Le Danemark possède aussi un réseau électrique très bien développé depuis plusieurs décennies et il a une très grande expertise en matière de parcs éoliens. Notre réseau est désuet et en cas de croissance explosive des pompes à chaleur, il ne pourra pas répondre à la demande d'électricité. Il faut donc consommer l'énergie avec parcimonie. Le Japon est de plus en plus cité en exemple à cet égard. L'émission zéro carbone ne résout pas tout. Il faut une vision européenne, mais surtout un plan d'approche sérieux en Belgique. Chez nous, ce sont plutôt des règlements comme le niveau E et bientôt Ecodesign qui vont adapter le marché, tant pour la nouvelle construction que pour l'assainissement. Dans le premier cas, on note déjà aujourd'hui une nette augmentation des pompes à chaleur et des appareils hybrides. Dans le second cas, il y a de fortes chances que les chaudières existantes seront conservées le plus longtemps possible pour ne pas devoir acheter un nouvel appareil plus cher de classe A. Il risque donc d'y avoir ainsi un retard dans la modernisation des installations existantes. Les audits sur les chaudières de plus de quinze ans pourraient y remédier, mais étant donné le manque de contrôle, cette partie de la législation n'est pas comme elle devrait être. A terme, un retard possible sur le marché de l'assainissement va donc représenter une stabilisation de la part du mazout dans les installations de chauffage. Mais en cas de scénario catastrophe, Viessmann est déjà prêt avec son offre globale et sa gamme de produits complète. Les fournisseurs qui n'ont toujours pas commencé à travailler à ce revirement, vont le sentir passer. Il n'est pas dit qu'ils y survivront."

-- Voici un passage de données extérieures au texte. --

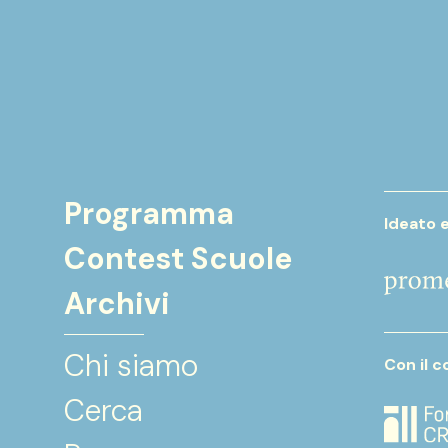
Programma
Ideato 
Contest Scuole
Archivi
Chi siamo
Con il c
Cerca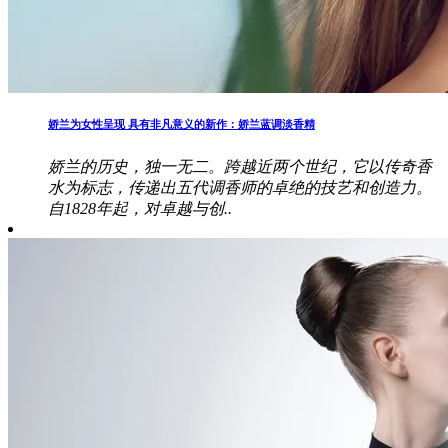
娇兰为女性呈现 具有非凡意义的新作：娇兰蓝调淡香精
娇兰的历史，独一无二。跨越近两个世纪，它以传奇香
水为标志，传递出五代调香师的卓绝的技艺和创造力。
自1828年起，对卓越与创..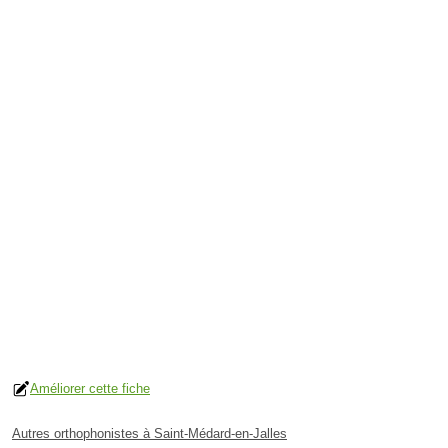
Améliorer cette fiche
Autres orthophonistes à Saint-Médard-en-Jalles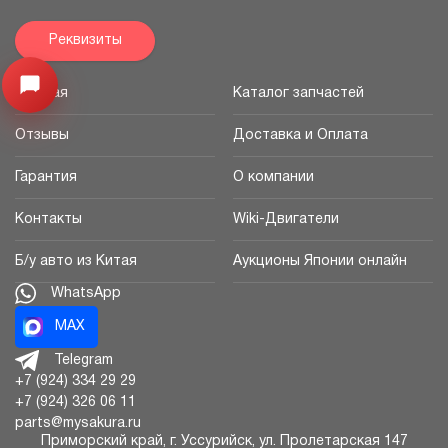
Реквизиты
Узнайте цену запчасти ->
Открыть меню
Главная
Каталог запчастей
Отзывы
Доставка и Оплата
Гарантия
О компании
Контакты
Wiki-Двигатели
Б/у авто из Китая
Аукционы Японии онлайн
WhatsApp
MAX
Telegram
+7 (924) 334 29 29
+7 (924) 326 06 11
parts@mysakura.ru
Приморский край, г.
Уссурийск
,
ул. Пролетарская 147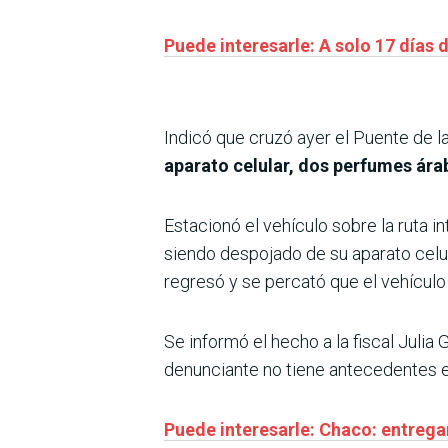
Puede interesarle: A solo 17 días d
Indicó que cruzó ayer el Puente de la
aparato celular, dos perfumes árab
Estacionó el vehículo sobre la ruta 
siendo despojado de su aparato celul
regresó y se percató que el vehículo 
Se informó el hecho a la fiscal Juli
denunciante no tiene antecedentes e
Puede interesarle: Chaco: entrega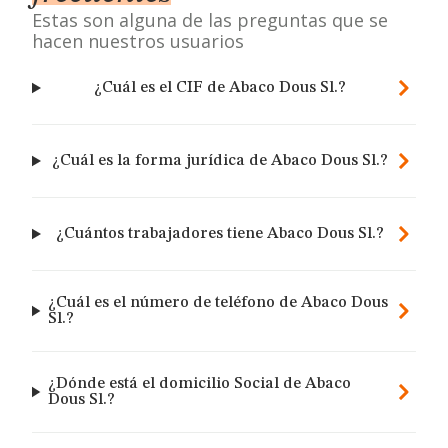
Estas son alguna de las preguntas que se
hacen nuestros usuarios
¿Cuál es el CIF de Abaco Dous Sl.?
¿Cuál es la forma jurídica de Abaco Dous Sl.?
¿Cuántos trabajadores tiene Abaco Dous Sl.?
¿Cuál es el número de teléfono de Abaco Dous
Sl.?
¿Dónde está el domicilio Social de Abaco
Dous Sl.?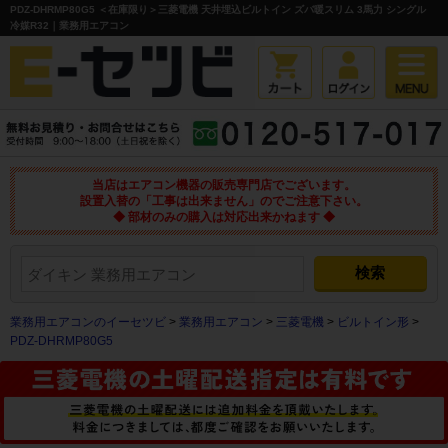
PDZ-DHRMP80G5 ＜在庫限り＞三菱電機 天井埋込ビルトイン ズバ暖スリム 3馬力 シングル
冷媒R32｜業務用エアコン
当店はエアコン機器の販売専門店でございます。
設置入替の「工事は出来ません」のでご注意下さい。
◆ 部材のみの購入は対応出来かねます ◆
業務用エアコンのイーセツビ
>
業務用エアコン
>
三菱電機
>
ビルトイン形
>
PDZ-DHRMP80G5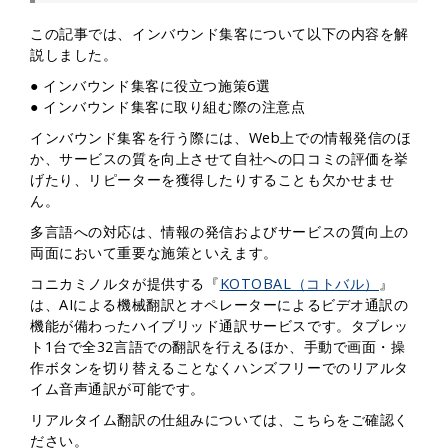
この記事では、インバウンド集客について以下の内容を解
説しました。
● インバウンド集客に役立つ施策6選
● インバウンド集客に取り組む際の注意点
インバウンド集客を行う際には、Web上での情報発信のほ
か、サービスの質を向上させて自社への口コミの評価を挙
げたり、リピーターを獲得したりすることも欠かせませ
ん。
多言語への対応は、情報の発信およびサービスの質向上の
両面において重要な施策といえます。
コニカミノルタが提供する『
KOTOBAL（コトバル）
』
は、AIによる機械翻訳とオペレーターによるビデオ通訳の
機能が備わったハイブリッド通訳サービスです。タブレッ
ト1台で全32言語での翻訳を行えるほか、手動で画面・操
作ボタンを切り替えることなくハンズフリーでのリアルタ
イム音声通訳が可能です。
リアルタイム翻訳の仕組みについては、こちらをご確認く
ださい。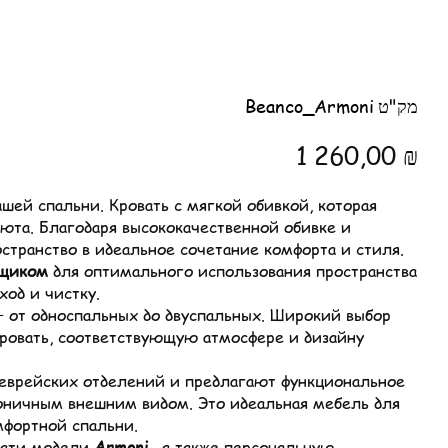
Артикул:
Beanco_Armoni
מק"ט
Beanco_Armoni
Цена
1 260,00 ₪
шей спальни. Кровать с мягкой обивкой, которая
уюта. Благодаря высококачественной обивке и
странство в идеальное сочетание комфорта и стиля.
ящиком
для оптимального использования пространства
од и чистку.
— от односпальных до двуспальных. Широкий выбор
кровать, соответствующую атмосфере и дизайну
я еврейских отделений и предлагают функциональное
оничным внешним видом. Это идеальная мебель для
мфортной спальни.
вати модели
Armoni
, а также персональную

3. Quel est l'avenir du combustible et quelles technologies vont se faire une place sur le marché (dans un avenir proche et plus lointain)?
Piette: “La chaudière au mazout aura du mal à s'imposer dans la nouvelle construction et les grosses rénovations. Pour les installations existantes, l'assainissement des vieux appareils risque de prendre du retard à cause de la directive Ecodesign.
Dans cette partie du marché, on observera donc à court terme une stabilisation de la part du mazout. L'avenir dépendra de plusieurs facteurs. Si, avec la problématique liée à nos centrales nucléaires, on est confronté cet hiver à de graves pénuries d'électricité, cela aura un impact sur le secteur du chauffage. Pour faire tourner un chauffage avec une pompe à chaleur sur un générateur de secours, il faut déjà un fameux modèle.
On parle ici de plusieurs kW de puissance électrique, surtout pour les pompes à chaleur-air qui nécessitent de la puissance de compresseur supplémentaire en cas de froid extrême en hiver. Une installation de chauffage au mazout, où la combinaison chaudière-brûleur-réglage-pompes consomme à peine 500 W au total, peut déjà fonctionner avec un petit générateur de secours. Il se pourrait que le mazout soit le grand gagnant d'un tel scénario catastrophe et prenne à nouveau plus d'importance.
Mais les prévisions à long terme ont toujours le même résultat: ce n'est qu'après coup qu'on peut parfaitement évaluer leur valeur. Depuis la fin des années 70, on nous dit qu'il reste pour vingt ans de réserve de pétrole, ... Et, malgré la demande croissante, cette estimation est reconfirmée tous les vingt ans."